During his time with the L.C Davis band he toured the country opening for many of the greats of the era, including Jackie Wilson, James Brown, Etta James, Wilson Pickett, and Little Willie John. With Charles as lead singer they recorded 'Sweet Sweet Love' and 'The Chicken Scratch' for Chess records. These cuts never become hits at the time, but their quality has endured that over the years they have become highly collectable.
By 1965 Charles had split with the J.C Davis band and taking some of the key players with him formed 'Little Charles and The Sidewinders' . Through the help of Lloyd Price the group recorded 8 sides for Decca, but they didn't chart. The Sidewinders continued to record for more outre labels with names like Botanic, Drum and Red Sands. At one time Charles even had his own label, P R Gallery. If that's an odd name for a record company it's because it was named after a New York art gallery which Charles owned in the eighties.
The Sidewinders and a solo album recorded for Lloyd Price in the 70s remains unreleased. Throughout much of the 70s Charles' music career was on hold as he threw his efforts into his gallery, until he took a short stint as a songwriter for Motown in 1979. He then decided to relocate to Europe, with writing partner Barbara Perrie. Some of his earlier recordings had been reissued in Europe that created a demand for 'live appearances '.

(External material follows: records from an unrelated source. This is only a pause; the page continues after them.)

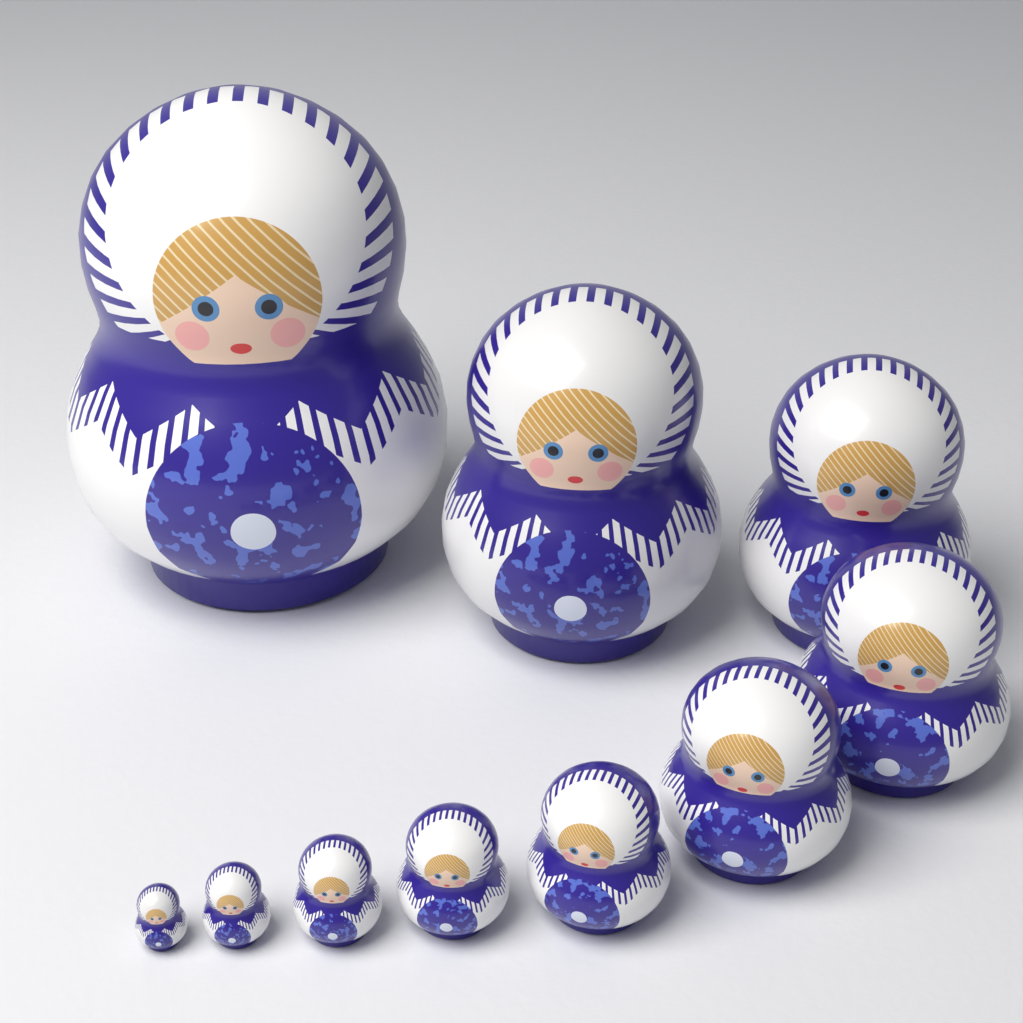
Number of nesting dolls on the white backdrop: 10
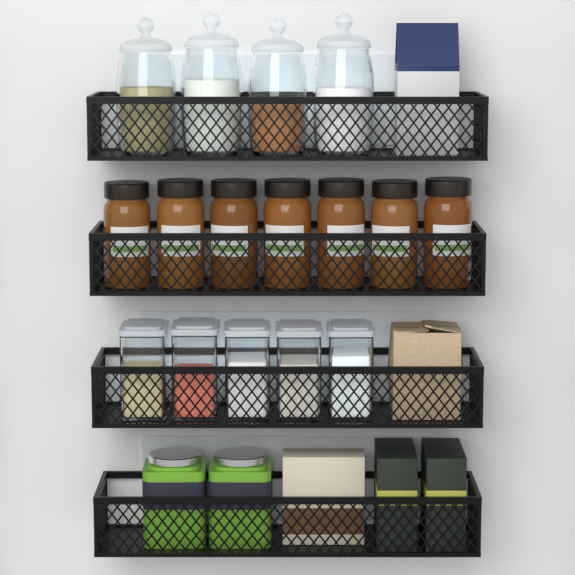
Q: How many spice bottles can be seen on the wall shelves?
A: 7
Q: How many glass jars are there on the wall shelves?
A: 4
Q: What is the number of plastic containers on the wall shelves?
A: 5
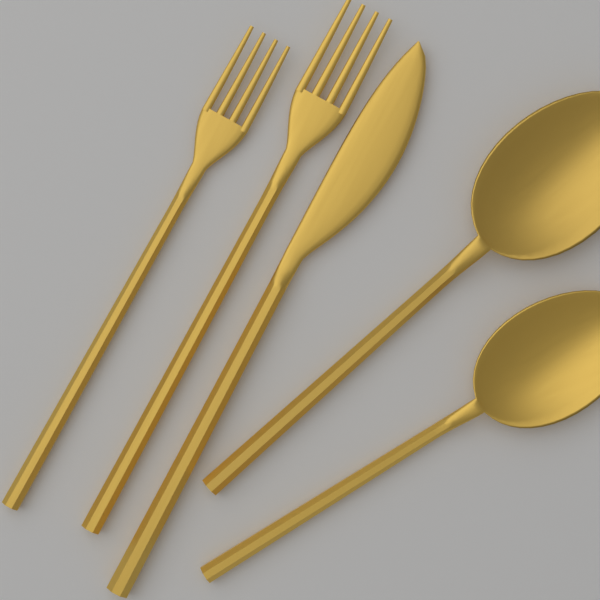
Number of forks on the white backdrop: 2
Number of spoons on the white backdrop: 2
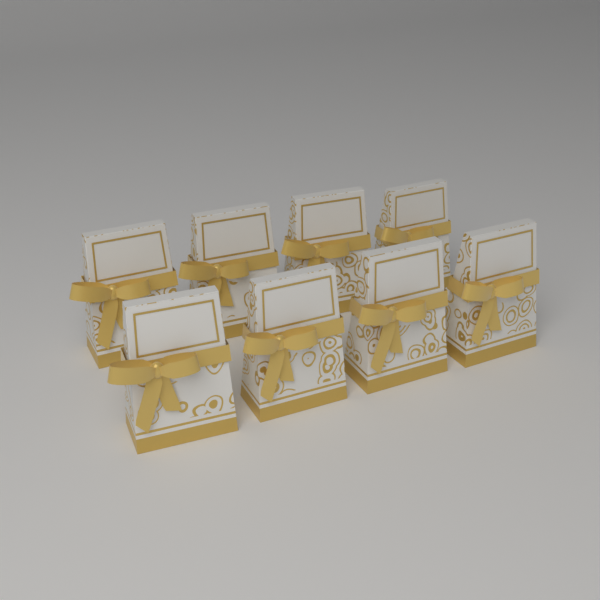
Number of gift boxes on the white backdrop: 8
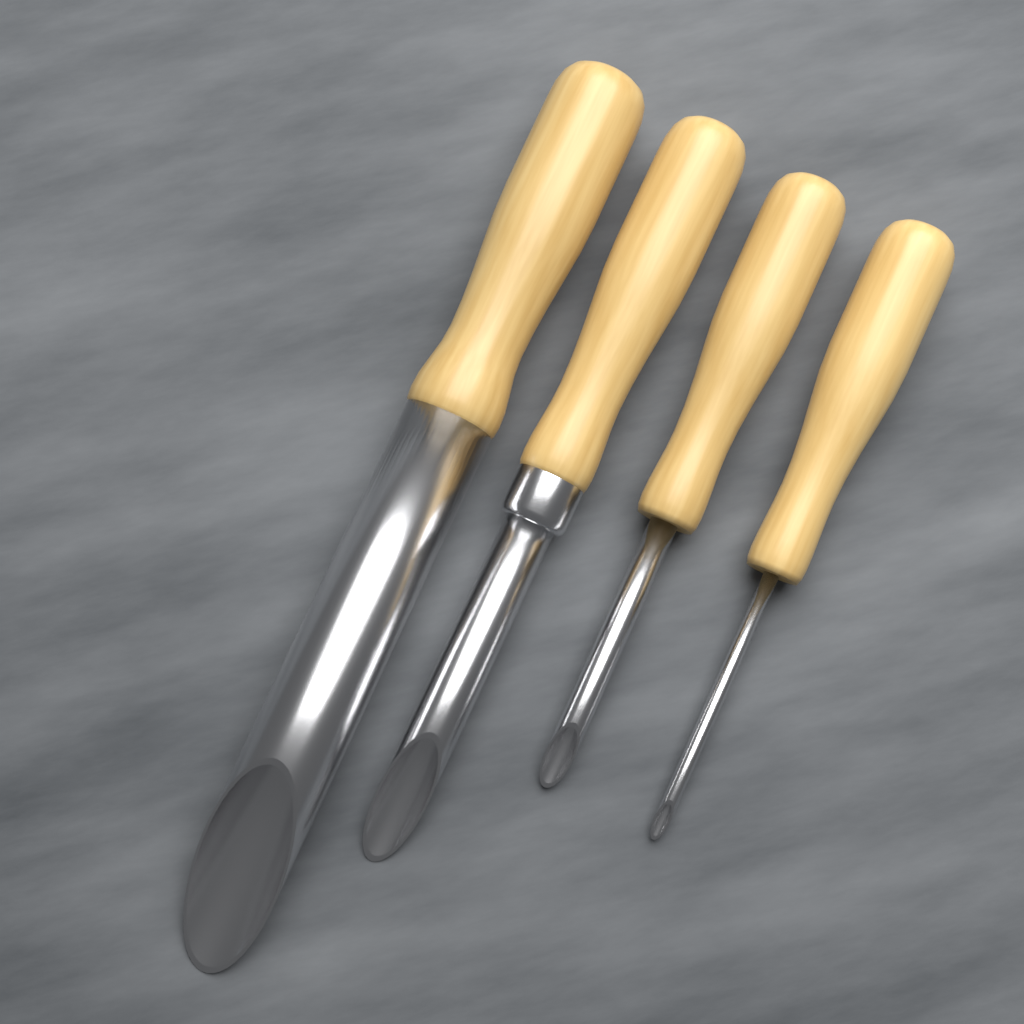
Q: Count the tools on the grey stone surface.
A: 4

Charles spent most of the eighties in England and Spain with his career mostly in once again in limbo before returning to Nashville in 1993.Although reluctantly and not in the best of personal circumstances Charles found that he'd returned to a thriving blues/soul scene and quickly slipped back into the live circuit. Other legendary Nashville soul/blues recording artists were also making comebacks and Charles would often sit in on sessions with the likes of Earl Gaines, Roscoe Shelton, Johnny Jones, Al Garner appearing on Garner''s "Leavin' Tennessee" album on Black Magic; followed by his own disc for the label in 1999. It was picked up by Cannonball in early 2000 and retitled "Leavin' This Old Town".